A. Background: Nursing shortage is a critical problem in Saudi Arabia that could negatively affect the quality of care provided to the patients. However, the nursing shortage is continuing to grow with increased demand for nursing staff and an increased turnover rate. So, hospitals that provide a professional nursing involvement have been successful in attracting and retaining professional nurses. Investigate the relationship between job involvement and career retention rate could have a positive effect on minimizing nursing shortage and the declining turnover rate, which provides insight into the improvement of the quality of care provided to the patient.
B. Methodology: A descriptive correlational design was used in this study. The selected settings were the University hospital and Ministry of Health Hospital. A quota sampling technique was used to select the sample from the selected hospitals. The job Analysis and Retention Study (JARS) questionnaire was used in this study.
C. Results: The major study findings indicate a positive attitude feeling about nurses' jobs and increasing the rate of intention to stay.
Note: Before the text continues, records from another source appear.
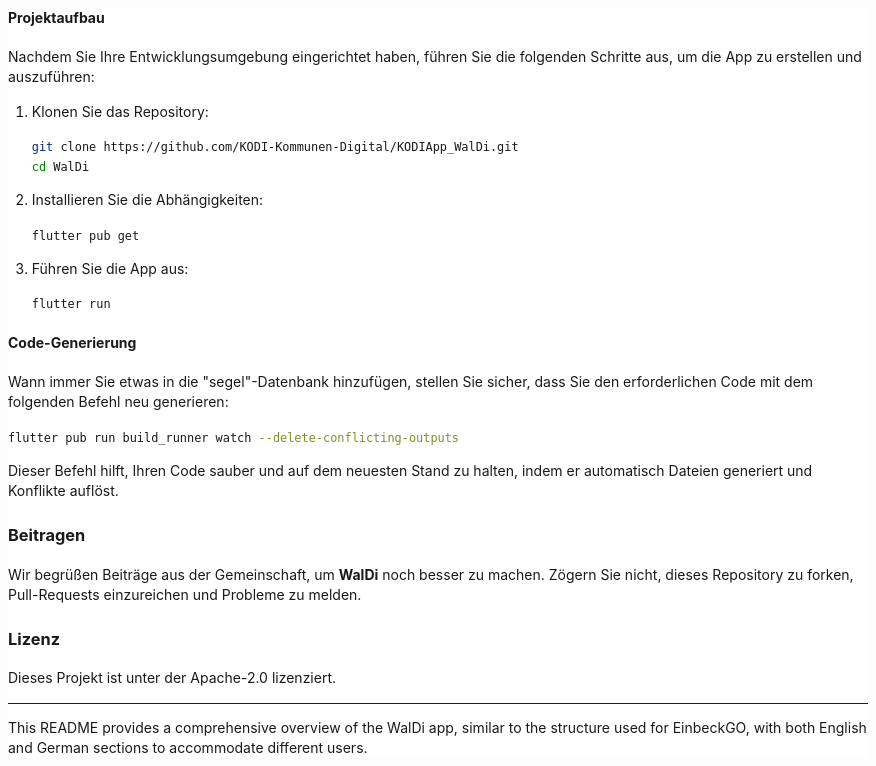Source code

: #### **Projektaufbau**

Nachdem Sie Ihre Entwicklungsumgebung eingerichtet haben, führen Sie die folgenden Schritte aus, um die App zu erstellen und auszuführen:

1. Klonen Sie das Repository:
   ```bash
   git clone https://github.com/KODI-Kommunen-Digital/KODIApp_WalDi.git
   cd WalDi
   ```

2. Installieren Sie die Abhängigkeiten:
   ```bash
   flutter pub get
   ```

3. Führen Sie die App aus:
   ```bash
   flutter run
   ```

#### **Code-Generierung**

Wann immer Sie etwas in die "segel"-Datenbank hinzufügen, stellen Sie sicher, dass Sie den erforderlichen Code mit dem folgenden Befehl neu generieren:

```bash
flutter pub run build_runner watch --delete-conflicting-outputs
```

Dieser Befehl hilft, Ihren Code sauber und auf dem neuesten Stand zu halten, indem er automatisch Dateien generiert und Konflikte auflöst.

### **Beitragen**

Wir begrüßen Beiträge aus der Gemeinschaft, um **WalDi** noch besser zu machen. Zögern Sie nicht, dieses Repository zu forken, Pull-Requests einzureichen und Probleme zu melden.

### **Lizenz**

Dieses Projekt ist unter der Apache-2.0 lizenziert.

---

This README provides a comprehensive overview of the WalDi app, similar to the structure used for EinbeckGO, with both English and German sections to accommodate different users.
The nurse's age can influence intent to stay in her nursing position. Older nurses are more likely to remain in their jobs until retirement. Conversely, younger nurses seeking a variety of experiences may decide to leave their jobs or even leave the profession. The level of education is another important variable in nurses' intention to stay. Nurses with more education were better able to actualize their professional roles, had more autonomy at work, and, therefore, were more likely to stay. Regarding years of experience has been linked to nurses' decisions to stay in their jobs. The likelihood of leaving one's nursing position is highest in the first year of employment. The study recommends increasing the nurses’ level of intent to stay in their career, and nurse managers should develop an effective retention plan that helps to keep their staff either new or experienced nurses; retention is much more effective when you put the right person into the right job


Job involvement, Career Retention, Nursing.